Today is the Spring Bank Holiday, quite a piece of timing given that we are a mere seven days from June and the start of Summer. Maybe we ought to have a Winter bank holiday - at the end of February.
Had we the same system in force now as during the Sixties, today's holiday would not have fallen until next Monday - Whit Monday, or the Monday after Pentecost. But Pentecost, or Whitsun, being 50 days after Easter, is a moveable feast, thus offensive to the bureaucratic mind. Out went Whit Monday, in came Spring Bank.
Of course, the replacement holiday is scarcely more fixed than the old one - being the last Monday in May, its actual date can move round from the 25th (as today) all the way to the 31st.
Public holidays have taken a lot of sniping recently from the sort of clenched young men who run assorted think-tanks and other institutions. They are old fashioned, we are told, harking back to an era before the legal entitlement to paid leave. They are divisive, because they reflect Christian festivals. They inhibit the proper 24/7 functioning of a modern capitalist economy. Oh, and it always rains.
This last is true enough. As I write, drizzle falls from a Sussex sky and the decision to go ahead by the organisers of a cricket tournament in which our youngest is taking part looks like a piece of heroic optimism.
But the other criticisms either do not stand up or are not criticisms at all.
Yes, bank holidays are a little old-fashioned, bringing to mind picnicking families perched on the tailgate of a Triumph estate car, the children munching egg sandwiches, mother drinking plastic-flavoured coffee from a plastic cup and dad trying to light his pipe in the blustering wind. So what? In our new age of austerity, such innocent pleasures will make a welcome return.
Divisive? There are eight bank holidays in England, of which only two (Good Friday and Christmas Day) are Christian festivals, a further two (Boxing Day and Easter Bank Holiday Monday) are not Christian festivals but would probably not exist were they not to be next door to such festivals and the remaining four - New Year's Day, May Bank, Spring Bank and the August Bank Holiday - are entirely secular.

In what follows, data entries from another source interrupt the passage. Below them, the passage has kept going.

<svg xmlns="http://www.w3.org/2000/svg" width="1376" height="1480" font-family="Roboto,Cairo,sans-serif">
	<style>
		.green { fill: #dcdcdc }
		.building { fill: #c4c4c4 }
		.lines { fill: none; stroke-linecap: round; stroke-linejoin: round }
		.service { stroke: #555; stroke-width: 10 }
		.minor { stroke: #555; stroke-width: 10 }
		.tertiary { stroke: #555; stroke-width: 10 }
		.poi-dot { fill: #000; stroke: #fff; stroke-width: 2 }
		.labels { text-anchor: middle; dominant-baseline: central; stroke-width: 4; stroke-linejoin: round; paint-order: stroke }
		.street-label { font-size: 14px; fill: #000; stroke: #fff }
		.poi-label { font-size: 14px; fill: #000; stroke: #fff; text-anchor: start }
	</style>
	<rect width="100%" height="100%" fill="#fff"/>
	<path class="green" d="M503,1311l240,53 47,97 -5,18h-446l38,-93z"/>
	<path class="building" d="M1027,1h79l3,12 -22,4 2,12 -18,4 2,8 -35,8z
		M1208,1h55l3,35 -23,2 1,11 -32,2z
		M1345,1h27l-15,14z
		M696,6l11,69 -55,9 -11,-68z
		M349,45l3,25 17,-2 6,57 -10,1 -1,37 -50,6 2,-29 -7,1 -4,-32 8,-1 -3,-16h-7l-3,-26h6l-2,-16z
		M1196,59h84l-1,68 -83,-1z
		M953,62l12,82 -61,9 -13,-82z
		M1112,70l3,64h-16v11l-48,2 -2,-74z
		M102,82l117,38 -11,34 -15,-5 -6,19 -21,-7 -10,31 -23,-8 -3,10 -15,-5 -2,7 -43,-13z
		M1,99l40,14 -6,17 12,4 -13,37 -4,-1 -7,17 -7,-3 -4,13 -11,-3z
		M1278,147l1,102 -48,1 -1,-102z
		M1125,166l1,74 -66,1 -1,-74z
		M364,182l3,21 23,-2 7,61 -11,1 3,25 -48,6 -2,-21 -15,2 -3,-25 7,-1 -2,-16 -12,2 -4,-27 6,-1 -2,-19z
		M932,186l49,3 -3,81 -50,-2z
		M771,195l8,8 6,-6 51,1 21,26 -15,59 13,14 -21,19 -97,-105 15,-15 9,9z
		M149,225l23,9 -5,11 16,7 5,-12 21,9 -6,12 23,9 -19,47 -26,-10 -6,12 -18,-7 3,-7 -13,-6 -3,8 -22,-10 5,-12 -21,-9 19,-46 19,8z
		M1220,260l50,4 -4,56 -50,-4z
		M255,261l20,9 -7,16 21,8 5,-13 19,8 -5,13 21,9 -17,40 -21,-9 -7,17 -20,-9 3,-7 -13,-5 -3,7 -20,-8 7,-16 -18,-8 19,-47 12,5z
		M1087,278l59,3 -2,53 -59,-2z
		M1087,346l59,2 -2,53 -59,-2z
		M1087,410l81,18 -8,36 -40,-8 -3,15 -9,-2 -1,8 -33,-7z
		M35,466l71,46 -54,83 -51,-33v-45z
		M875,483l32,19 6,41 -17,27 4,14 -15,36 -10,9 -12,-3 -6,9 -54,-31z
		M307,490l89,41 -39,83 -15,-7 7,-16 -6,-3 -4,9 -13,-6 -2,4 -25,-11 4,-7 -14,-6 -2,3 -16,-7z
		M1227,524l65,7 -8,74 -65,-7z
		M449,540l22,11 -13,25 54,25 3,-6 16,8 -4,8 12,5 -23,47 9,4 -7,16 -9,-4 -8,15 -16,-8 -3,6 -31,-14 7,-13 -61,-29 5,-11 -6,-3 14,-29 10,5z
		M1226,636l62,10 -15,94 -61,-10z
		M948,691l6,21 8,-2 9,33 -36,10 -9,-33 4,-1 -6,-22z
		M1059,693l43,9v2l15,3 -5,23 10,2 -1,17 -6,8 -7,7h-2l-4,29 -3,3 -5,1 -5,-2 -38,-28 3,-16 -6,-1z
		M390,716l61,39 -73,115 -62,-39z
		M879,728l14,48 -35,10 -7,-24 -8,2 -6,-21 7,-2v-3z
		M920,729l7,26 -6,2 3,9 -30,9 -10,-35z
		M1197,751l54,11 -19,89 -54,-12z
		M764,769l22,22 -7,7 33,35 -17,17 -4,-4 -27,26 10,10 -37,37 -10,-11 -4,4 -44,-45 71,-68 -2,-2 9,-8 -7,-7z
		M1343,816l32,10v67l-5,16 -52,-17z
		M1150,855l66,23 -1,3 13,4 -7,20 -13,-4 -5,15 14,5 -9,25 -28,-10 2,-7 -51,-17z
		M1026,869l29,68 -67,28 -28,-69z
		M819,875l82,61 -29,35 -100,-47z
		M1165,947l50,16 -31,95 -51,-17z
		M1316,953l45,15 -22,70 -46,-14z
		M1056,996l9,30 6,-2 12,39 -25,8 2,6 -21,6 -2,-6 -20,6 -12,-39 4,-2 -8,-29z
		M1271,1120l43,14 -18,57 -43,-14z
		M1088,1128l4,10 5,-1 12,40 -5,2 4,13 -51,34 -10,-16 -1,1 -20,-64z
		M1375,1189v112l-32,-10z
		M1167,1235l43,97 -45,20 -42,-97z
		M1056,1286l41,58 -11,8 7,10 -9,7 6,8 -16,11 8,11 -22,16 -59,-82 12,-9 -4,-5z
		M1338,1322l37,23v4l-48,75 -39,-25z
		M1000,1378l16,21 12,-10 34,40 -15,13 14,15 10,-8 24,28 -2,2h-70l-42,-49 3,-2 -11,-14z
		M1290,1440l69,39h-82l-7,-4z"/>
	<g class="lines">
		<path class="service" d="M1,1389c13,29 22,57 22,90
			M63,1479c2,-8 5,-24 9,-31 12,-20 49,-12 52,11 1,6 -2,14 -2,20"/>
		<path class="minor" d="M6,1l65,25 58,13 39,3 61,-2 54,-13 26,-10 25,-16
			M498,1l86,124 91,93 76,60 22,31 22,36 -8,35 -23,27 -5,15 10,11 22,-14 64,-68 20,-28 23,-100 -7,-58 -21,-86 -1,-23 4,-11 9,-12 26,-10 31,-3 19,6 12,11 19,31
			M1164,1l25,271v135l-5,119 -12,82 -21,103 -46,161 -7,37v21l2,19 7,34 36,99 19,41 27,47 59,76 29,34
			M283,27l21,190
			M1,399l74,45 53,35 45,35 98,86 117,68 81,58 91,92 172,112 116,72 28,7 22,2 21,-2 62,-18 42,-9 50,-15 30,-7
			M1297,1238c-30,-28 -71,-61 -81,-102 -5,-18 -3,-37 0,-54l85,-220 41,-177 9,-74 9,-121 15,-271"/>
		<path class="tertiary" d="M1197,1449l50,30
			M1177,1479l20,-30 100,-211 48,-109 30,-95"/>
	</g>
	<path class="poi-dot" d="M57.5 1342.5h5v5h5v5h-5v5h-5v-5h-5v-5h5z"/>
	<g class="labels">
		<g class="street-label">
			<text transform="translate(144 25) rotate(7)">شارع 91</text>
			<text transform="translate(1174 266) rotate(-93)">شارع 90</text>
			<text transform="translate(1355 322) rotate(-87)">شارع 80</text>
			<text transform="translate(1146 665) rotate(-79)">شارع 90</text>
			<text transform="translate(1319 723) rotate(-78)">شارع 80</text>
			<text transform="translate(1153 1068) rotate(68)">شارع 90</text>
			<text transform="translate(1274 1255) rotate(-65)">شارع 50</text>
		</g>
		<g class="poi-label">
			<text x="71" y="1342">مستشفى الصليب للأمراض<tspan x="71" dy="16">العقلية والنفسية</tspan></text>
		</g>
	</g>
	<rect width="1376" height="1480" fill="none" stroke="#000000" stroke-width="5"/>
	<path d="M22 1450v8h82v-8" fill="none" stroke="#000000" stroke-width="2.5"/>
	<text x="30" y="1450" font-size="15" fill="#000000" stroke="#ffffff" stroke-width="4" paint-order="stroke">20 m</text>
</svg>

They snarl up the economy, do they? Too bad. Given the mess that has been made by the masters of the 24/7 universe during the last few years, maybe it would be a good idea to have a few more public holidays during which banks and stock markets are firmly closed.
Bank holidays are jolly good things. Given half of them fall in the Spring, they mark our progress towards Summer. And no, we do not want a mid-autumn bank holiday. The pleasure of the August Bank Holiday Weekend is sharpened, not dulled, by the knowledge that a long haul awaits us all the way down to Christmas Eve.
Bank holidays are good for the economy in two ways - they may dampen activity in some areas but boost spending in others. More to the point, they help keep members of the workforce sane, happy and in touch with their families, friends, loved ones - or even just their hobbies.
So ignore the goggle-eyed think-tankers. Enjoy it all. Have a burnt barbecue sausage on me.
Rain permitting.
1 comment:
Bank holiday bliss in Walsingham - then a stroll along the M25 at 9.30pm between junctions 5 & 6 while the emergency services cleared the cows off the motorway....followed by much needed relief and egg and chips at Clacket Lane service station (no, we didn't join the surreptitious and not so surreptitious pee-ers in the hedgerows); and so to bed in Bognor at 2am.